Herriot Tabuteau
Management
Thank you, Yatin. So with regards to the MERIT trial, this is a study in TRD. It is a randomized withdrawal study. And so that will give us some new information with regards to 05 in that study design, because all of our prior studies have been parallel group studies. This - these data will supplement the data that we will be releasing by year end from our COMET TRD trial, which is open label, as you mentioned. But with regard to TRD, remember that the label that we'll be filing for is MDD, which is the broadest indication and that includes all subsets of major depressive disorder, which includes patients who failed one antidepressants, or patients who failed two or more antidepressants, who would - who may be classified as a treatment resistant, as well as in patients who have suicidal ideation, et cetera.

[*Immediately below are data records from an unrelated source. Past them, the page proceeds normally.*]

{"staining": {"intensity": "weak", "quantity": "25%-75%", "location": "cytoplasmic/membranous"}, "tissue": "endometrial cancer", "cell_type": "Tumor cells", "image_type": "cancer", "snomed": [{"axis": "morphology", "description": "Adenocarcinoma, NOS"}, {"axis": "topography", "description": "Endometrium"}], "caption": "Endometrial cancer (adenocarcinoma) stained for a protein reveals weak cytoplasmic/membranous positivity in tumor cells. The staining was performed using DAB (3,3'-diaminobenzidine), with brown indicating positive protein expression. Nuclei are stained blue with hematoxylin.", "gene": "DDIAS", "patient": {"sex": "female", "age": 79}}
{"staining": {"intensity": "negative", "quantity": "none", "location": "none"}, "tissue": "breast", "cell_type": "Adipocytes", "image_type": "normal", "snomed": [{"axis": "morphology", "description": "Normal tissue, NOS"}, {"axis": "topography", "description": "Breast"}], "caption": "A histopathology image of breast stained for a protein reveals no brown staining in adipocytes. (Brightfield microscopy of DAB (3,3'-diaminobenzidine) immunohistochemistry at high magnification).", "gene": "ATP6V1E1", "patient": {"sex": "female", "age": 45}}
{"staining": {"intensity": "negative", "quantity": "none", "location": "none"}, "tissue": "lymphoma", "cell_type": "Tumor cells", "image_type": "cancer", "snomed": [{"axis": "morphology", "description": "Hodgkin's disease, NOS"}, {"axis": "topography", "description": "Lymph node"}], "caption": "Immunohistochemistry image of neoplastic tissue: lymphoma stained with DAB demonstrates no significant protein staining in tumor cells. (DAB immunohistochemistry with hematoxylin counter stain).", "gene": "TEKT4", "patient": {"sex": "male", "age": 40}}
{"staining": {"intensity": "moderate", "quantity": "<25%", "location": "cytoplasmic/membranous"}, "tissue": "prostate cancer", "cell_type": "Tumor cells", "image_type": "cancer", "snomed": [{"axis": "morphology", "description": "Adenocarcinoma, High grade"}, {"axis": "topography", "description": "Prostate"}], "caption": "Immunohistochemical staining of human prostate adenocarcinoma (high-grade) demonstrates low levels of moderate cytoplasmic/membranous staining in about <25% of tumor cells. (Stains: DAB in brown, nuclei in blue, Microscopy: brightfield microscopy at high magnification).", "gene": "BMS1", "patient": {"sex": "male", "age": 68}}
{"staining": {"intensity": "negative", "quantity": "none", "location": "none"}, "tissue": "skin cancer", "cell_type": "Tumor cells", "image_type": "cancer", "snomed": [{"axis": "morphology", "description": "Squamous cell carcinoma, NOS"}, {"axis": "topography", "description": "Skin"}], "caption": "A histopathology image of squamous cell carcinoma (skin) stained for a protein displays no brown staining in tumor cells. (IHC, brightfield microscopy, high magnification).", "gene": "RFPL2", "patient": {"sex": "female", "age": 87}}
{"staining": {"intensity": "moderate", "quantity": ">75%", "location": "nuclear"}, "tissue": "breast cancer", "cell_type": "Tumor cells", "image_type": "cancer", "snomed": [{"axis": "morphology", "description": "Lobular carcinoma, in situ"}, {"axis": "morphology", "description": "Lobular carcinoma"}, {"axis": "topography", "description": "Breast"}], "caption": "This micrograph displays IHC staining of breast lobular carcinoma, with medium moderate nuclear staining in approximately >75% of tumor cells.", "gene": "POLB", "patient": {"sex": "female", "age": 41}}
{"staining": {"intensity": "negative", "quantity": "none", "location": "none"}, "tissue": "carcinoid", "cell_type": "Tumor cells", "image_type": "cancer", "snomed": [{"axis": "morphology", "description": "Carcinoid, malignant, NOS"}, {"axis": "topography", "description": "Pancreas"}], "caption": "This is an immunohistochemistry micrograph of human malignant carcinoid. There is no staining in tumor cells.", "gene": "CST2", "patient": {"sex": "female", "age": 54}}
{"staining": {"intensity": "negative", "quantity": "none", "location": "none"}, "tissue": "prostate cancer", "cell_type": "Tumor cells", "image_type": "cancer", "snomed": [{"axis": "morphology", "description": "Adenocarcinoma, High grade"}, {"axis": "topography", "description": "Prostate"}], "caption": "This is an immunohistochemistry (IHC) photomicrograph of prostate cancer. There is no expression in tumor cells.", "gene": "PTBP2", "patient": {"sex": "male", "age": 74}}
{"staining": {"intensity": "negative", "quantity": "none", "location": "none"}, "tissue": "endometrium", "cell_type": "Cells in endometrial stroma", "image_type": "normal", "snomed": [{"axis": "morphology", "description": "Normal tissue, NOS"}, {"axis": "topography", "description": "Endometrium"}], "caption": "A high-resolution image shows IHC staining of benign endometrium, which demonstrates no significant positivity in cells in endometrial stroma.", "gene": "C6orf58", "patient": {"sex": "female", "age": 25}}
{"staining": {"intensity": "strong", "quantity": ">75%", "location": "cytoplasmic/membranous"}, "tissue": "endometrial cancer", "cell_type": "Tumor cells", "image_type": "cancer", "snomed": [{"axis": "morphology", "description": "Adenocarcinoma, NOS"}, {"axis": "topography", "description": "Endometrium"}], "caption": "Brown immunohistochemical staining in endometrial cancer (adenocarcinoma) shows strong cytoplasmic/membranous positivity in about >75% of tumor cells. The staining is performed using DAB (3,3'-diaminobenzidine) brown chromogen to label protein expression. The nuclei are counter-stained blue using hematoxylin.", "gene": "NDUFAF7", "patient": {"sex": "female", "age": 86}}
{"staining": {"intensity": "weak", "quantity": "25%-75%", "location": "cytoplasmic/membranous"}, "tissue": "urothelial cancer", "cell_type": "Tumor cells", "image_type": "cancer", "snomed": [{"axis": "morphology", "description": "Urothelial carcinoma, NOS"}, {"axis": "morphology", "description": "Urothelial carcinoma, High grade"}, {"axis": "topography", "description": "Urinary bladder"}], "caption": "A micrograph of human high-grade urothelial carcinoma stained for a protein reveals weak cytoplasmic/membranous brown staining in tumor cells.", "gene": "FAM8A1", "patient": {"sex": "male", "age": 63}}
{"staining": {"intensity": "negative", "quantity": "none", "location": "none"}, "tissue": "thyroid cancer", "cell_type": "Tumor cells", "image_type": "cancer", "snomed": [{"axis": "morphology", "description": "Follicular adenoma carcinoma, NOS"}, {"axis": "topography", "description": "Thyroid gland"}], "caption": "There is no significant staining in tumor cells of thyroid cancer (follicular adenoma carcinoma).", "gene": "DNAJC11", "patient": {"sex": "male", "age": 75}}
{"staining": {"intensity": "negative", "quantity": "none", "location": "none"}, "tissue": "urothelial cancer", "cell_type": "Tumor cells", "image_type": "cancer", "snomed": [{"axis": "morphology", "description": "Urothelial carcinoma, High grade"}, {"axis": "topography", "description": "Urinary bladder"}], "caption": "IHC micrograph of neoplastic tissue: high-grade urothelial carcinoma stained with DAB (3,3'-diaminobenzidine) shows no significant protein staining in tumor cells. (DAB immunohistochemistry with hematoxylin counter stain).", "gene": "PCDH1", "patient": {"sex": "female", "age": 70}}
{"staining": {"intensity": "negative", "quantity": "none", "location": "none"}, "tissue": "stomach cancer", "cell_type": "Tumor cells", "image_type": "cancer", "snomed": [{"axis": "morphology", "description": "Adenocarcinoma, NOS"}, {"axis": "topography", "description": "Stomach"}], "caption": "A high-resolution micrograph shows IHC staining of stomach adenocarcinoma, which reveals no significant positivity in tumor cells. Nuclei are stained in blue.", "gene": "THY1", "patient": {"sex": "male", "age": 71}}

So we have a broad label, which captures the entire spectrum of MDD patients. And the point of the MERIT trial, as well as the COMET sub studies is to provide data to clinicians in terms of how the product performs in these various populations. So by the time that we launched the trial, we hope to have - we will have - we hope to have these data, soon this data published, and certainly we'll be sharing them with you before year end. Now, for the COMET sub studies, as you mentioned, so these are open label trials, but we do measure efficacy. And we do expect to get meaningful data from those studies. And the reason for that is they reflect real world use. This is how patients are treated by clinicians. And every day, when patients are treated by clinicians for their depression, the clinicians have to assess whether or not the patients are responding and how well they are doing. And typically, what clinicians do is they look at improvement in symptoms. There are some objective measures too which really do not depend on a comparative group, such as remission rates, rates of clinical response, and clinical response defined as at least a 50% reduction in symptoms, onset of action, do patients get better faster? So while all those things are assessable, by clinicians, and those are the types of measures, which we'll be looking at, and which we'll be providing data on, when we report out these results by year end?